Joint planes are the dominant control on lateral erosion within the upper two thirds of
the debris flow track. Two distinct populations of joints, one coinciding with the
southeast escarpment, the other with the northeast escarpment, were calculated using the
Fisher test. For the southwest escarpment R/n = .42 and k = 1.7 and for the northeast
escarpment R/n = .81 and k = 5.4. The sample size for the northeast escarpment is
stronger than for the southwest escarpment due to the availability of measurable data in
the field. Although the southwest escarpment sample fails the Fisher test where the
critical value of R/n = .50, the stereonet still makes a visually compelling argument for
the relationship amongst the data. A stronger dataset would most likely improve the
statistical resultant for this escarpment. The correlation and concentration of the data for
the northeast escarpment is strong with R/n well above the critical value of .30.
Figure # shows a compiled stereonet of each pole-to-plane joint population and the
pole-to-plane bedding population with the average azimuth of debris flow track direction.
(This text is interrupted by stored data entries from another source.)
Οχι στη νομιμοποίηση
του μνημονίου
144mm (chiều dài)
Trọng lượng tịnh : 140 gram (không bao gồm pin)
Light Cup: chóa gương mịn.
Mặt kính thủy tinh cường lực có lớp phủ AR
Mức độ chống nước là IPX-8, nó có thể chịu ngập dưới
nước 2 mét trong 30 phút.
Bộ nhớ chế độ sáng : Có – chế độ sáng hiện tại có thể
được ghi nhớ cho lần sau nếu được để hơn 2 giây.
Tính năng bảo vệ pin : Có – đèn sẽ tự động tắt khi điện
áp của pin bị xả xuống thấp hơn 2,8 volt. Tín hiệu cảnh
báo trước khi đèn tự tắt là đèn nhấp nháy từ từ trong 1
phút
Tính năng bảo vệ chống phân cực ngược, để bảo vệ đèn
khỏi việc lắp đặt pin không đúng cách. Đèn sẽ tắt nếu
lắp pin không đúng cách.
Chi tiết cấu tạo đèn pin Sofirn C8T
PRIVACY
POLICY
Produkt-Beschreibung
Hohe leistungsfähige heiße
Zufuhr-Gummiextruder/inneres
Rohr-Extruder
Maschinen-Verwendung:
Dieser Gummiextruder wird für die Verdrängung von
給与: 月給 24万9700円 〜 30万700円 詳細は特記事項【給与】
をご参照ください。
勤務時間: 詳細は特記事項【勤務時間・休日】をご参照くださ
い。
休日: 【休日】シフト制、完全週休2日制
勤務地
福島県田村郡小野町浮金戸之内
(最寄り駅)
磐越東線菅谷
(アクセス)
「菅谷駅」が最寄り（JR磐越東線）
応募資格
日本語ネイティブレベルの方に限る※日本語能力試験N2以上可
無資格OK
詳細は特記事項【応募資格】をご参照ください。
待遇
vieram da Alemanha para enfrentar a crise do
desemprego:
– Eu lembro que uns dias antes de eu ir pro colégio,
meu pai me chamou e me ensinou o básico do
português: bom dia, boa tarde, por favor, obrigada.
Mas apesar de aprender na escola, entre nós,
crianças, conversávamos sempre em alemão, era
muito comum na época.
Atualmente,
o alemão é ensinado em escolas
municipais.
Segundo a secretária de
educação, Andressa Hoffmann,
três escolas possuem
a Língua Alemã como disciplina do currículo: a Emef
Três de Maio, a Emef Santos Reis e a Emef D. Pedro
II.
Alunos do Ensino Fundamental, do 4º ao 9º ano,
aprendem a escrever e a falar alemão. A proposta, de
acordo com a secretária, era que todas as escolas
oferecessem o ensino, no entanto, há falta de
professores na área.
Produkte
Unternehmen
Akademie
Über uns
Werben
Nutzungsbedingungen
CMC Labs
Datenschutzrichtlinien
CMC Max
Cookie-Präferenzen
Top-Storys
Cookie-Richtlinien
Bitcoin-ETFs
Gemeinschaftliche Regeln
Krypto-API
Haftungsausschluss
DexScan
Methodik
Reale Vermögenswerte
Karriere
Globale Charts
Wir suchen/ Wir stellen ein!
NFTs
The failure direction is roughly parallel to the dip direction and along azimuth with the
bedding plane population. The failure direction also falls between each of the joint
populations and is roughly coincident with the trend and plunge of the two joint sets. In
general, the statistical correlation within each pole-to-plane population combined with the
stereographic relationship with the mean failure azimuth strongly suggests structural
control of the debris flow track. Furthermore, these structural controls are likely
facilitating the high basin denudations measured in this region.
Gryta and Bartholomew (1989) found that penetrative rock fabrics such as foliation
and compositional layering are associated with chute azimuths of debris avalanches in
Nelson County, VA. Nearly 2 percent of chute azimuths following a preferred orientation
of failure did not correlate with penetrative rock fabrics. Although jointing was not
studied, the 2 percent could be attributed to such non-penetrative structures. The highest
values of precipitation from isoheytal data, in this region, showed a high correlation to
preferred chute azimuth and thus was the primary factor influencing preferential failure
azimuths. However, the high correlation of chute azimuth along dip direction of rock
fabrics strongly suggests a secondary control of bedrock structures. Fisher statistics
applied in their work use nearly identical operations as those that we used.